Mothercare’s losses widened during its half-year despite a healthy like-for-like rise at its UK business.
The business racked up £16.8m losses in the 28 weeks to October 7, up from £0.8m. The business attributed this increase to property and restructuring costs relating to its transformation plan.
Adjusted losses stood at £0.7m, compared to a profit of £5.9m last year.
UK like-for-likes rose 2.5%, although total sales fell 1% to £229m.
International sales dived 8% on a like-for-like basis and 7.7% on a total constant currency basis to £398.9m. Global total sales dropped 1.4% to £627.9m.
Mothercare is currently in redundancy consultation with 200 staff, and has suffered something of an exodus of senior staff.
Chief customer officer Andy Harding, chief financial officer Richard Smothers and retail boss James Graham have all quit the business in recent months.
Despite the poor profit performance, boss Mark Newton-Jones was adamant that the retailer’s turnaround plan was on track.

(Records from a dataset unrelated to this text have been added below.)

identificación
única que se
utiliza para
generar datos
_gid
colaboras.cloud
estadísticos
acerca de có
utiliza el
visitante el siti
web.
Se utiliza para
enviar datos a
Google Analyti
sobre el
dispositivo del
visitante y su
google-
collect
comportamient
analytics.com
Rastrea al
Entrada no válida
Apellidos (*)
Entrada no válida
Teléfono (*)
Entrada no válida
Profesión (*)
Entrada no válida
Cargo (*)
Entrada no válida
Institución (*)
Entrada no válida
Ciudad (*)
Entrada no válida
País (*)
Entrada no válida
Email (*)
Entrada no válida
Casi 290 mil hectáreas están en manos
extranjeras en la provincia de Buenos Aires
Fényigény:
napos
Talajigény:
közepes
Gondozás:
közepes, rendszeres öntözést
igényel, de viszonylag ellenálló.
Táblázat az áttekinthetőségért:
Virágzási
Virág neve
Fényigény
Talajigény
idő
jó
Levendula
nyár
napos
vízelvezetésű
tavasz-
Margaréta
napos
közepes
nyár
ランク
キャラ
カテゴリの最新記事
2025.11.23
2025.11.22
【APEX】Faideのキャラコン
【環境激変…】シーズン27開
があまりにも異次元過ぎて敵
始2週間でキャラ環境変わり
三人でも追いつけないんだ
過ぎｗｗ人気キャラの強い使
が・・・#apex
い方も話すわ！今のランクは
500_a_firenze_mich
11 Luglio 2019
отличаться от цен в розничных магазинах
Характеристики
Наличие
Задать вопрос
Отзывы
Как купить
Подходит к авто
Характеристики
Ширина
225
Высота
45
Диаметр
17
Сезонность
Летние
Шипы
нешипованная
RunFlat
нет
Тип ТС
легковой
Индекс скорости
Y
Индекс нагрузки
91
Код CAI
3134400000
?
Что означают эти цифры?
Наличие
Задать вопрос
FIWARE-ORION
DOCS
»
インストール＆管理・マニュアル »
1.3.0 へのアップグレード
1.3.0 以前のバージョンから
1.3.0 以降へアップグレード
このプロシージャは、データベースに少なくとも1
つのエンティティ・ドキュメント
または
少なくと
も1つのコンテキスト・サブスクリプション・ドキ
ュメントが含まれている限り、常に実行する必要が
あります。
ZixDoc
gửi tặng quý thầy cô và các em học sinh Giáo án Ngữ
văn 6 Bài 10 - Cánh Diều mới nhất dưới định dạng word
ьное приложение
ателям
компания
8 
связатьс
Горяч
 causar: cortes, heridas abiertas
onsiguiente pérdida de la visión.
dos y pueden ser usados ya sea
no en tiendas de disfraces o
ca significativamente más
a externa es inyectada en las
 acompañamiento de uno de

He said: “We remain firmly committed to our vision to be the leading global retailer for parents and young children. We have built further strength in personal service, advice and expertise, whilst sharpening our focus on our core markets of maternity, newborn, baby and toddler up to pre-school.
“We are reducing our cost base as we become an even leaner and simpler business, and we have identified opportunities to go faster in this respect.
“Towards the end of the reporting period, and in subsequent weeks, we have seen a softening in the UK market with lower footfall and spend which is consistent with recent industry reports.
“Not-withstanding this uncertain consumer backdrop, the Mothercare brand, whilst not immune, is in a stronger position with a much-improved product and service offer and a more robust business model.”
He added that there was “no clear sight as to when things will bottom out” in the Middle East, where its performance dragged down international sales.